2.8
February 5, 2011

Football and the Bhagavad Gita


He surveyed his elders
and companions in both armies,
all his kinsmen
assembled together.”……….

But a man of inner strength
whose senses experience objects
without attraction and hatred,
in self-control, finds serenity
. – The Bhagavad Gita


This is a page from my website journal pages of 2004. I have revised it slightly for this post.

I was training the Tennessee Titans and had been with the team since their arrival in Nashville. I had never watched a football game until I worked with them. I got the idea to pursue a job as their trainer because I had heard that Baron Baptiste had once worked with some football players. I became the first woman trainer for the Titans. They were one of, if not the first team in the NFL, to have a yoga coach. I never missed a game.

An interviewer recently asked me how the “spirituality” of yoga translated to the Tennessee Titan’s yoga program.I guess he thought I would say it helped to center them and maybe it does, but here’s my response:

When a football player goes onto the field he is often facing friends or former teammates.
Although the perception is that this is a violent sport, and it is, the object of the game is not to do injury but to score. When the focus of the player is this and not an outlet for aggression, the player can go past those colleagues with a purity of spirit that Krishna, Arujuna’s teacher and charioteer, asks of Arjuna in this epic poem; Bhagavad Gita.
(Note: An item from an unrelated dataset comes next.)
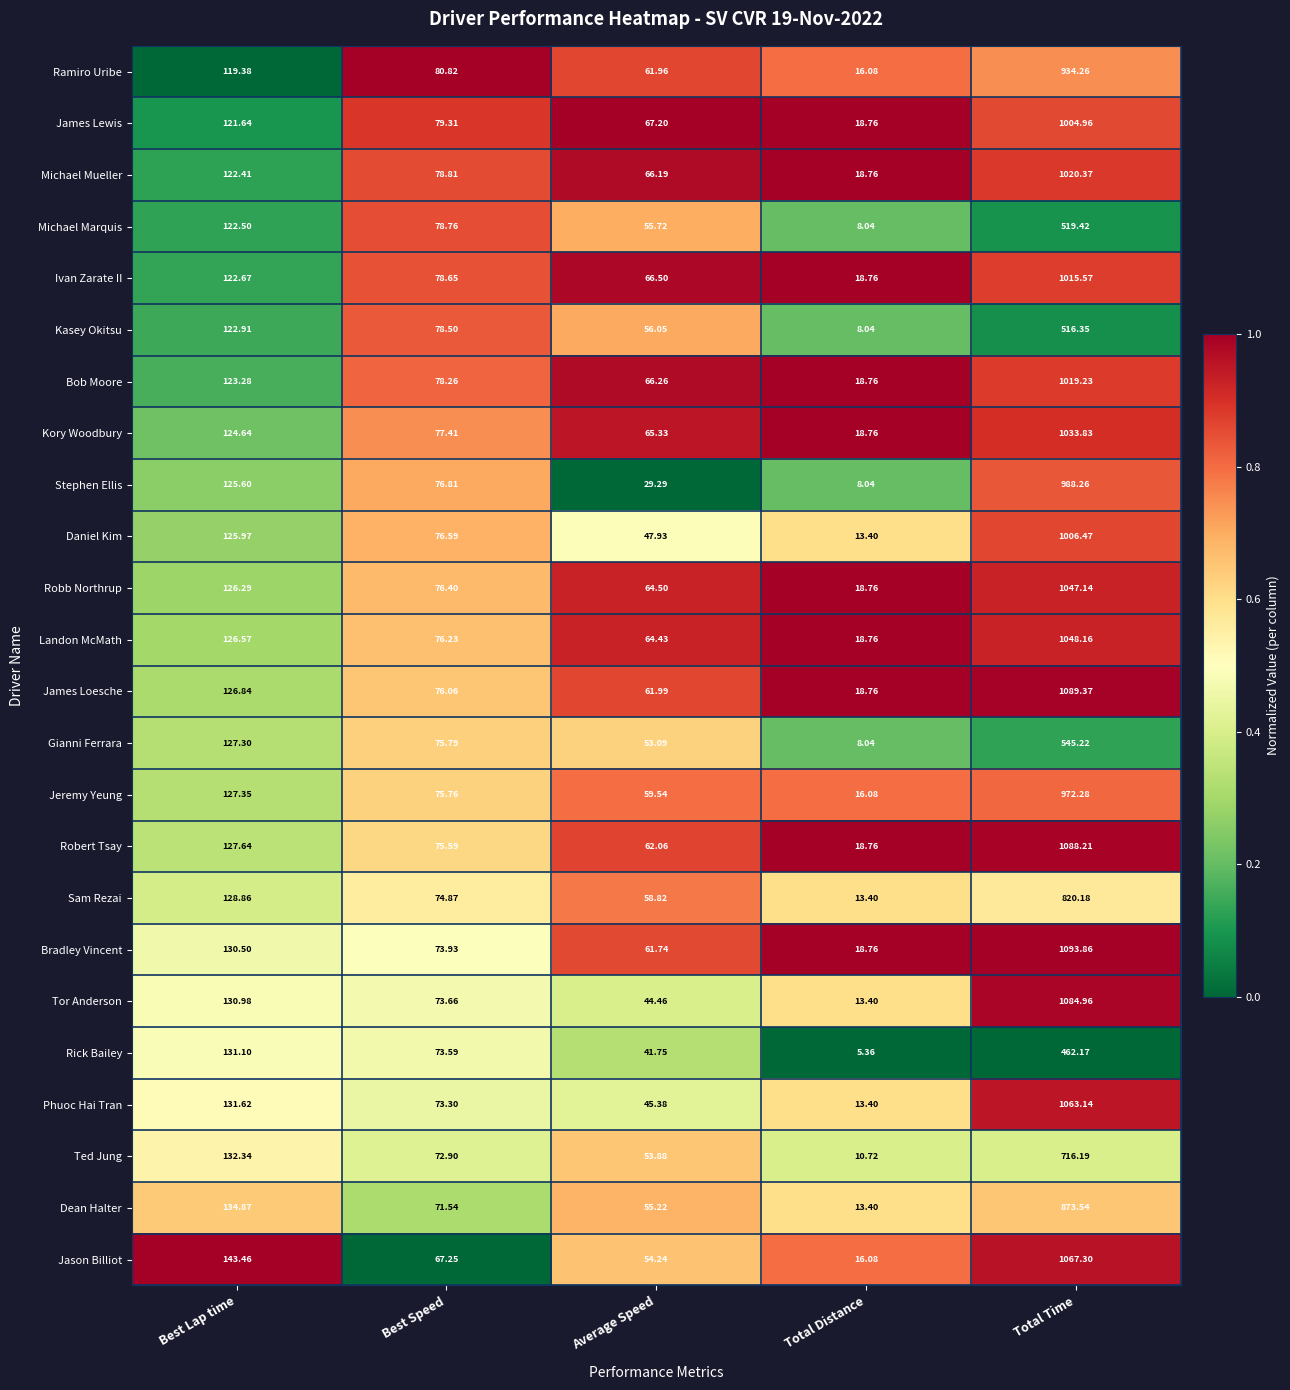

At which category is the sum across all series the highest?

Total Time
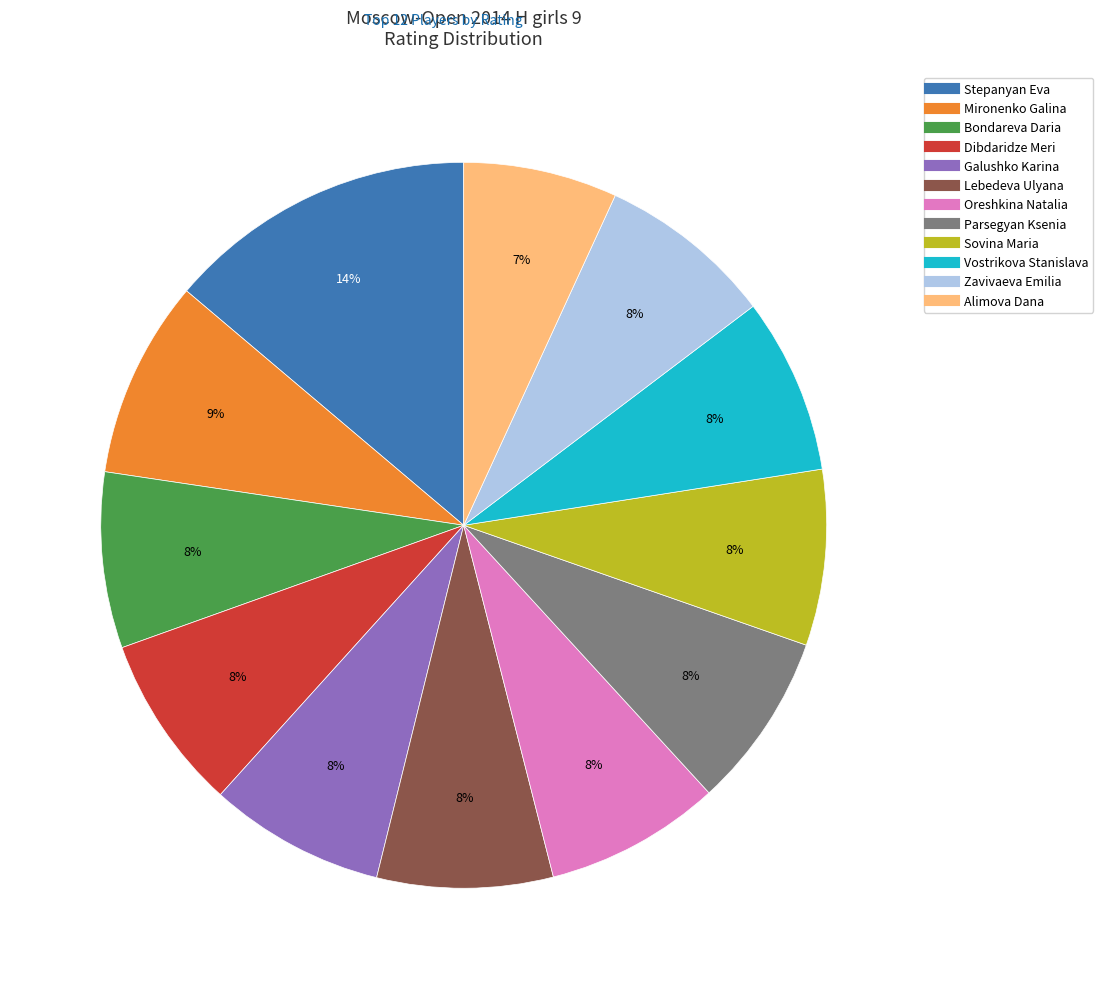

Is it true that Oreshkina Natalia is 8% of the pie?

True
Krishna asks Arjuna to go to battle against cousins who have illegitimately taken the throne from his family. He tells him it is his duty to do so without attachment to outcome.
This is Krishna’s counsel to Arjuna who suffers with the conflict of going to war against his kinsmen.

…from attachment desire arises,
from desire anger is born.

To live in the moment on the football field with coaches pushing, fans screaming, sportscasters accounting, music blasting, billboards flashing advertising and stats and video screens reflecting the field, the player’s focus is his deadliest weapon. (Kevin Carter who played Defensive End told me that he could see the field move in slow motion after he’d been doing yoga. He felt he had endless space within seconds to see the play.)

Be intent on action,
not on the fruits of action;
avoid attraction to the fruits
and attachment to inaction!

Perform actions, firm in discipline,
relinquishing attachment;
be impartial to failure and success–
this equanimity is called discipline……

From anger comes confusion;
from confusion memory lapses;
from broken memory understanding is lost;
from loss of understanding, he is ruined.

But a man of inner strength
whose senses experience objects
without attraction and hatred,
in self-control, finds serenity…….

If his mind submits to the play
of the senses,
they drive away insight,
as the wind drives a ship on water.

So, Great Warrior, when withdrawal
of the senses
from sense objects is complete,
discernment is firm.

The football player has distractions before he even goes to battle. He is often a free agent managed by a sports agent. He is a commodity. The agent’s focus is money.  The player comes into a team with a price tag on him that anyone can read. He may come from a team that traded him or fired him. He carries baggage. He may be famous or infamous. He may be dealing with the stress of being in the public eye or the burden of managing newfound wealth.

A fellow called Pacman Jones came to us one year. He had some baggage. He swaggered on to the field for yoga class bragging about his contract and the cars he would buy with his money and so on. He wasn’t too interested in anything else at the moment so I approached him and asked if he had any interest here besides the money. I know he was playing me but he said something about deserving the money and wanting his money. I told him if he was just there for the money his teammates wouldn’t be able to trust him. I told him if he was there just for the money he wouldn’t last a year.

Through the practice of yoga we come to understand our body’s habits and holdings. Then we may begin to understand ourselves and how we fit in this world, in the big picture and in more intimate pictures. Some might describe it as the bodily expression of a spiritual pursuit. It teaches us to pay attention. It sharpens our awareness. We are full in our body and alert in or brain. We find our rhythm. It teaches us that no detail is too small. We become sensitive to the fact that all people are our kin. It teaches us that there is a way to live in this world and do our chosen professions with integrity and without intentionally harming anyone else.

A football field is a battlefield. It’s beautiful to watch a band of brothers navigate the field with grace, precision and speed in an effort to make a touchdown without using unnecessary aggression. It’s exciting when there’s balance and rhythm. We rejoice in seeing the fruits of discipline and willing hearts. We support the call to duty. We relate to protection of the pack. We experience the warrior in all of us.